“Now I remember—ho! was that another?”

“No, it was not,” answered his matter-of-fact helpmate.

“Where is our child?” asked the father, with that wayward wandering of mind which is a not uncommon characteristic of genius.

“Smoking in the tent,” answered the mother.

“And with my pipe, no doubt,” said the father, laying down his rod and searching in the bag in which he was wont to carry, among other things, his pipe and tobacco.

A cry of pain from the tent in question—which was close behind the pair—apprised the parents that something was wrong. Immediately their first and only one issued with a tobacco pipe in one hand and a burnt finger on the other. It came to the father for sympathy, and got it. That is to say, La Certe put the burnt finger in his mouth for a moment, and uttered some guttural expressions of sympathy. Having thus fulfilled duty and relieved conscience, he exchanged the finger for the pipe-stem, and began to smoke. The spoiled, as well as despoiled, child uttered a howl of indignation, and staggered off to its mother; but she received it with a smile of affectionate indifference, whereupon the injured creature went back to the tent, howling, and, apparently, howled itself to sleep.

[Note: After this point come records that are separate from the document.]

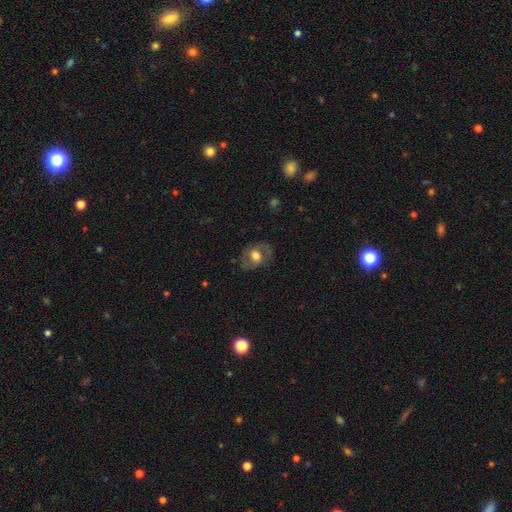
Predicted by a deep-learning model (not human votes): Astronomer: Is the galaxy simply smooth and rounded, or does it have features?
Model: smooth — 50% (runner-up: featured or disk, 41%).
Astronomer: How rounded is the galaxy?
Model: in between — 55% (runner-up: round, 44%).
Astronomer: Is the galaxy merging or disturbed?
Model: none — 70%.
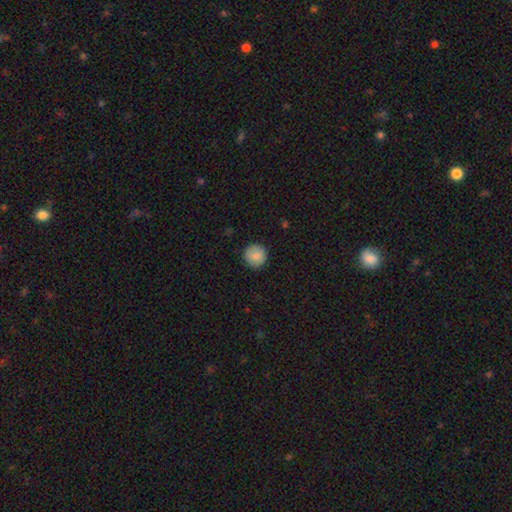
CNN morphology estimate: The model was most divided on "smooth or featured": smooth: 87%, star or artifact: 8%, featured or disk: 5%. More confident: how rounded — round (95%); merging — none (90%).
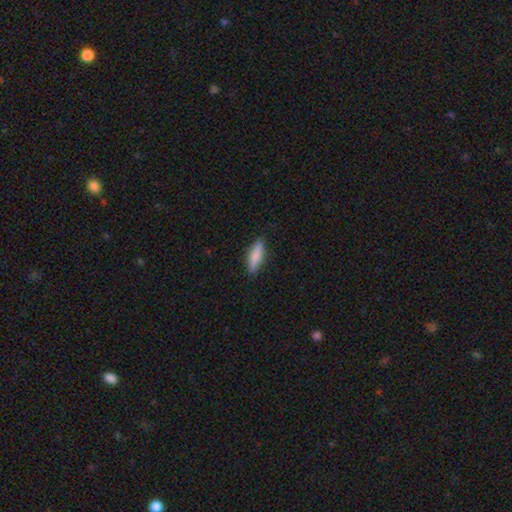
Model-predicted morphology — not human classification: A smooth galaxy with no disk features (77%) that is cigar-shaped (66%).

Vote fractions:
- Smooth or featured? smooth: 77% / featured or disk: 17% / star or artifact: 6%
- How rounded? cigar-shaped: 66% / in between: 32% / round: 2%
- Merging? none: 87% / minor disturbance: 10% / major disturbance: 2% / merger: 1%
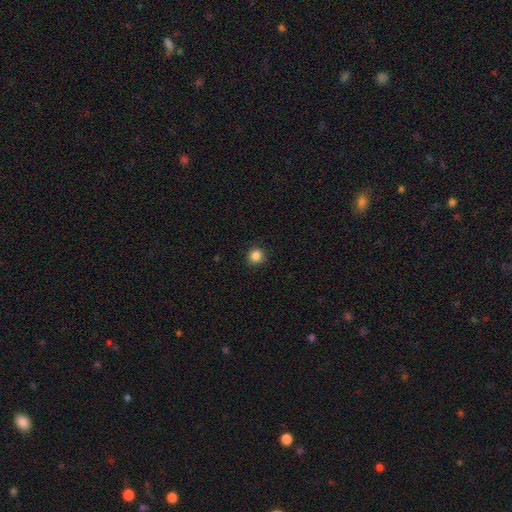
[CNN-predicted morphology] Overall: smooth (86%). How rounded: round (92%). Merging: none (91%).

Again La Certe broke the piscatorial spell that had settled down on them, and, taking up the thread of discourse where he had dropped it, repeated his statement that he had been wondering for a long time why Cloudbrow, alias young Duncan McKay, was so sharp and fierce in denying that he knew anything about the murder of Henri Perrin.

“Hee! hee!” was Slowfoot’s significant reply.

“Can Slowfoot not guess?” he asked, after attending to a hopeful nibble, which came to nothing.

“Slowfoot need not guess; she knows,” said the woman with an air of great mystery.